When Adam Traoré receives his master’s degree from TSU this Saturday in agricultural sciences, he wouldn’t be walking the stage only for himself, but as a first-generation college student. By getting his degree, Traoré’s is also fulfilling the dream of his family as well.
The child of a West African immigrant father, Traoré says obtaining his second degree from Tennessee State University means everything to himself, his parents Habib and Mattie Traoré and his younger brother.
“He knew that moving to the U.S. would provide opportunities for us that aren’t as easily accessible in his country,” Traoré says, referring to his father. “That sentiment has always motivated me to recognize the opportunities I am given, and appreciate the sacrifices that both my mom and dad made to get me where I am today.”
The 24-year-old Knoxville native describes this moment as ‘surreal.’
“I went directly from undergrad after graduating early and went straight into my master’s. To be so young and have job opportunities lined up afterward, it feels good.”
In 2017, Traoré came to TSU to study agricultural sciences as an undergrad and followed that up immediately with his graduate program, with a concentration in biotechnology.
He finished his master’s program with a 3.6 GPA.
Months before the upcoming graduation, Traoré received great job offers. One of which, from the federal government for a biosecurity position and another within the Alabama Department of Forensic Sciences as a drug chemist. Traoré says he has not made a final decision on which job to take just yet.
Traoré says his family and loved ones have supported his educational journey every step of the way, but also credits his TSU advisor, Dr. Christine Ondzighi, for his progress and success in undergraduate and grad school.
“Adam is a very good student,” says Ondzighi, an associate professor in Department of Agricultural and Environment Sciences.
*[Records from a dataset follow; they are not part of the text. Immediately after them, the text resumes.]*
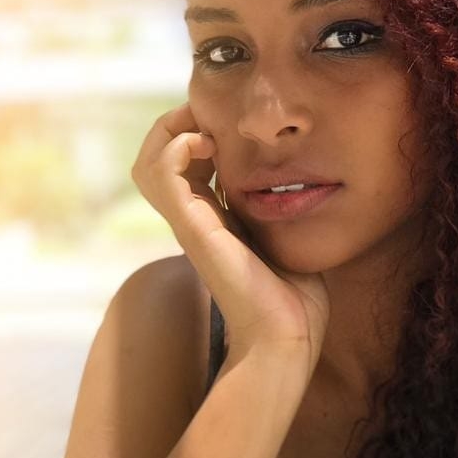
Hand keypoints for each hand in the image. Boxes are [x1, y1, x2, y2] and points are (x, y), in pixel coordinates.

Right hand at [131, 102, 329, 377]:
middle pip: (160, 157)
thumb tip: (308, 184)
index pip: (192, 163)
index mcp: (218, 221)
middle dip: (184, 124)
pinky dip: (177, 145)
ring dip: (172, 130)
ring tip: (206, 128)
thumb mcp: (293, 240)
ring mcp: (189, 223)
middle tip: (216, 117)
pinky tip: (209, 146)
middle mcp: (196, 219)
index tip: (239, 122)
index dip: (206, 131)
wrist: (285, 340)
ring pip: (149, 161)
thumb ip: (289, 212)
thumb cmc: (295, 302)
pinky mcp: (190, 227)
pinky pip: (160, 172)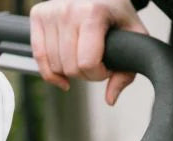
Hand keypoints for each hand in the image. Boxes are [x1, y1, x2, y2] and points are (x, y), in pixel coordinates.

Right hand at [30, 0, 147, 104]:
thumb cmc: (116, 11)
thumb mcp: (134, 35)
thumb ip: (127, 71)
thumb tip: (110, 99)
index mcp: (92, 12)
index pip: (87, 63)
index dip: (99, 74)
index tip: (107, 66)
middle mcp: (67, 10)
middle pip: (70, 67)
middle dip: (85, 74)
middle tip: (96, 63)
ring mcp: (50, 12)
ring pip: (54, 65)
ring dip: (69, 72)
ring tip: (82, 59)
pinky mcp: (38, 15)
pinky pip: (38, 57)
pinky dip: (49, 72)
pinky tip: (62, 76)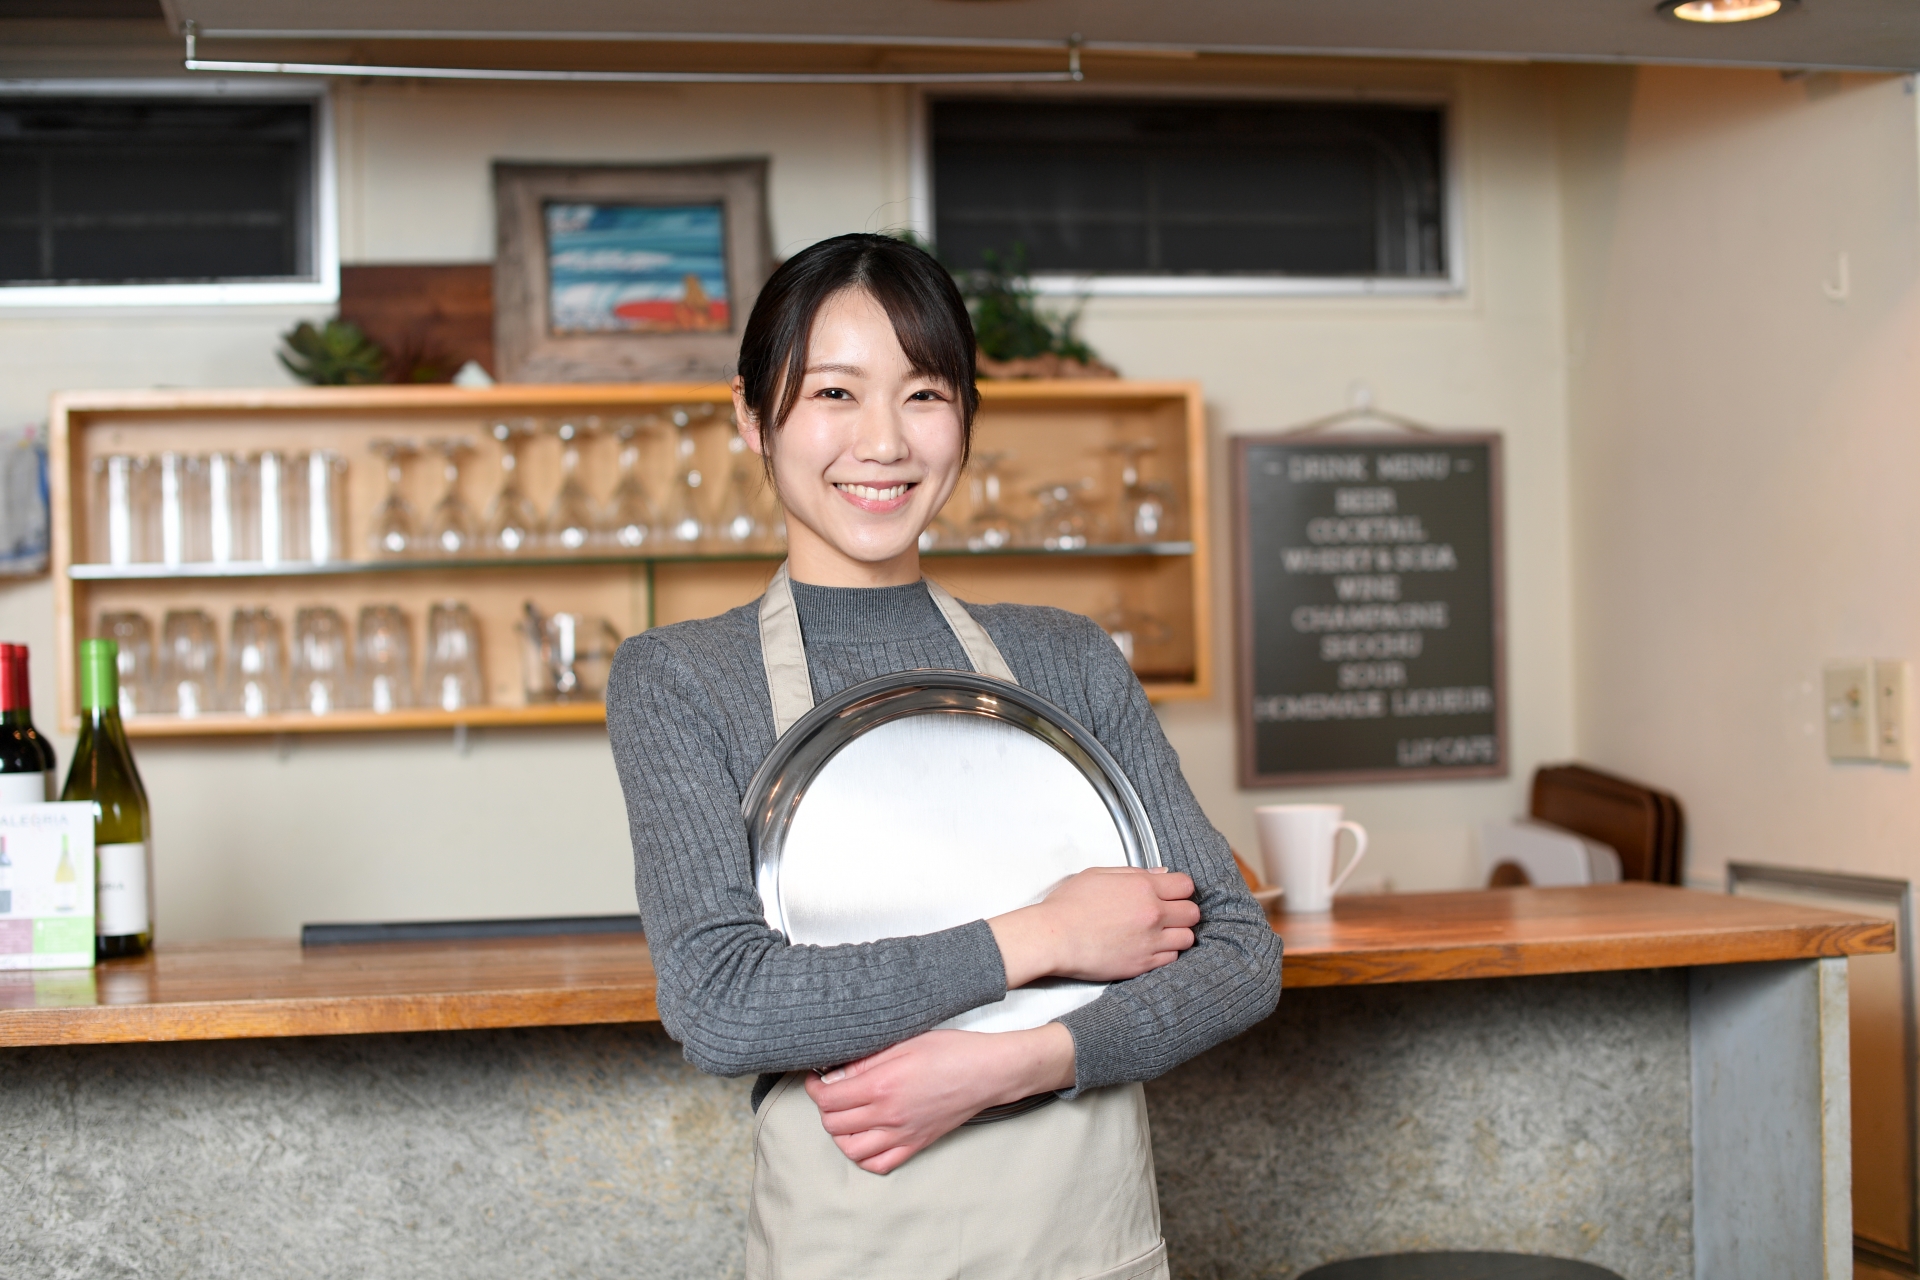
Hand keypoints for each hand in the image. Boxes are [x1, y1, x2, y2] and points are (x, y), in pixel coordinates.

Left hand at [804, 1024, 1074, 1173]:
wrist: (988, 1072)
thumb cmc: (951, 1051)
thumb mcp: (904, 1042)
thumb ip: (866, 1059)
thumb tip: (836, 1071)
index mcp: (881, 1086)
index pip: (828, 1099)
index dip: (814, 1088)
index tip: (816, 1078)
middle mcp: (888, 1116)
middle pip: (834, 1125)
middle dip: (824, 1108)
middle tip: (830, 1091)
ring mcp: (902, 1134)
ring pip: (851, 1150)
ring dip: (839, 1134)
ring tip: (844, 1116)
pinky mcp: (916, 1144)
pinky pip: (879, 1164)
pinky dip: (864, 1156)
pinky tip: (865, 1138)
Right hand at [989, 866, 1198, 988]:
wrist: (1053, 938)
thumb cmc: (1068, 906)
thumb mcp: (1098, 874)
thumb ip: (1133, 873)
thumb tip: (1160, 874)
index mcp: (1143, 887)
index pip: (1186, 885)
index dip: (1180, 889)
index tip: (1171, 893)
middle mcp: (1152, 914)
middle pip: (1193, 913)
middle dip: (1183, 911)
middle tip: (1169, 913)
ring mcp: (1150, 941)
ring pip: (1188, 938)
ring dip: (1178, 934)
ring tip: (1161, 933)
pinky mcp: (1143, 964)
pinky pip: (1172, 958)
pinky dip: (1166, 953)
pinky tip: (1150, 947)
“Coming from TSU, and coming from my lab, I am very proud of that.” She noted that the early job offers Traoré has received speak volume of his work ethic and the talents the university produces. He is a great person, super enthusiastic and passionate. I am very proud of him on graduating and he is so far deserving.”
In addition to Traoré academic achievements at TSU, he is also a mentor with the Tennessee Louis Stokes Alliance for Minority Participation (TLSAMP) program. He is a member of Collegiate 100, Minorities in Agriculture, Natural Resources, and Related Sciences (MANRRS), and a member of Alpha Phi Alpha Fraternity, Inc. Traoré looks forward to being a role model to his younger brother, Maleek, who is a senior at Maryville High School.
Traore’ is one of 269 graduate students receiving master’s degrees during TSU’s fall commencement on Saturday, December 3, 2022. MSNBC television host and political analyst Symone D. Sanders-Townsend will deliver the keynote address.